> _CONSIGNE_: Selon l'extrait ci-dessous consacré à ePagine, combien d'enseignes Place des libraires rassemble-t-elle ?

> _EXTRAIT FOURNI_:

Aujourd’hui ePagine c’est ?
Aujourd’hui, le réseau ePagine regroupe environ 50 libraires-partenaires (je pense par exemple à Filigranes et à Tropismes à Bruxelles ou à la chaîne de librairies belges Club) tandis que Place des libraires (le portail des libraires) rassemble plus de 280 enseignes.
Nous travaillons d’abord comme une web agency, ePagine ayant pour ambition d’apporter aux libraires des solutions numériques. Nous veillons à adapter les outils en fonction des demandes de chacun, de leurs usages et de la dynamique que les libraires souhaitent insuffler à leurs sites. Quatre ans après le lancement du premier site, on remarque que le réseau des libraires-partenaires est cette fois très large. On y trouve par exemple Virgin Méga (plateforme de téléchargement de contenus numériques de la marque Virgin) mais surtout des dizaines de librairies indépendantes ainsi que des librairies 100% numériques (ou pure player).
Que proposez-vous concrètement aux libraires ?
Il y a différentes possibilités. Nous pouvons proposer aux libraires un site dédié aux livres numériques, un site avec base de données qui mixe livres papier et livres numériques, un site à l’intérieur d’un site existant (avec un onglet numérique par exemple), un site sur une borne en magasin mais également des applications sur IOS (Apple) et Androïd via ePagine reader. Nous avons également mis en place une synchronisation qui permet aux clients de récupérer en un endroit (dans une seule bibliothèque) tous les ebooks achetés sur les différents sites des libraires partenaires.
Pour les nombreux libraires traditionnels qui souhaiteraient ne pas rater le train du numérique mais auraient peu de moyens, nous leur proposons un site très simple d’utilisation, ce qu’on appelle en interne un « corner web » (c’est-à-dire un site spécialisé livres numériques) et qui est une déclinaison du site ePagine.fr. En choisissant ce site clé en main, les libraires n’ont pas à se soucier des développements, de l’ergonomie, de la gestion des flux, de la maintenance, du service après-vente. C’est également une solution rapide, peu coûteuse et très intéressante pour celui qui n’aurait aucune connaissance informatique (bien qu’il puisse néanmoins personnaliser le corner web s’il le souhaite).
Est-ce que les libraires jouent le jeu ?
Le plus difficile pour les libraires est de trouver le temps et/ou le personnel qui a développé un peu de connaissances web et serait déjà familier du livre numérique. Beaucoup ne savent pas manier un livre électronique, ne savent pas comment bloguer, comment faire des mises en avant sur le Net (ou s’y refusent). Pour ce faire, et en fonction de leurs besoins et de leurs contraintes, les libraires partenaires qui auraient choisi un corner web peuvent au choix « activer » le pilotage automatique (leur site se calquera alors sur le site ePagine.fr), gérer leur site en totale autonomie ou opter pour une solution hybride qui s’inspirerait du site ePagine.fr tout en ayant une large marge de manoeuvre.

(Enregistrements conservés)
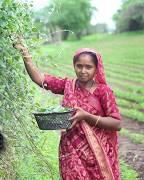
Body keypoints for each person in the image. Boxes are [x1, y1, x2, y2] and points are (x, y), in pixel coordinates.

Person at [14, 38, 122, 180]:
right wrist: (25, 54)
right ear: (74, 66)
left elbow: (117, 124)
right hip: (71, 149)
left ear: (96, 68)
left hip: (97, 152)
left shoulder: (103, 91)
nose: (83, 71)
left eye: (88, 67)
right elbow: (40, 79)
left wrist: (86, 116)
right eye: (79, 66)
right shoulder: (68, 85)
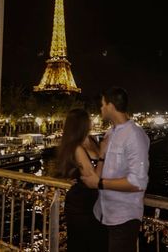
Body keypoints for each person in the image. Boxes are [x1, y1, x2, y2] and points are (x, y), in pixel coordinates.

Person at [81, 87, 150, 252]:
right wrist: (98, 153)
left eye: (103, 104)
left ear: (111, 106)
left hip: (123, 219)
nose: (101, 108)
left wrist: (100, 183)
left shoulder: (135, 136)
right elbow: (104, 166)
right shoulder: (109, 133)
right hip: (102, 214)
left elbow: (137, 182)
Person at [57, 108, 108, 252]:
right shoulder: (77, 148)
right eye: (89, 119)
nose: (92, 121)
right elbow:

> _TÂCHE ACCOMPLIE_: Plus de 280 enseignes.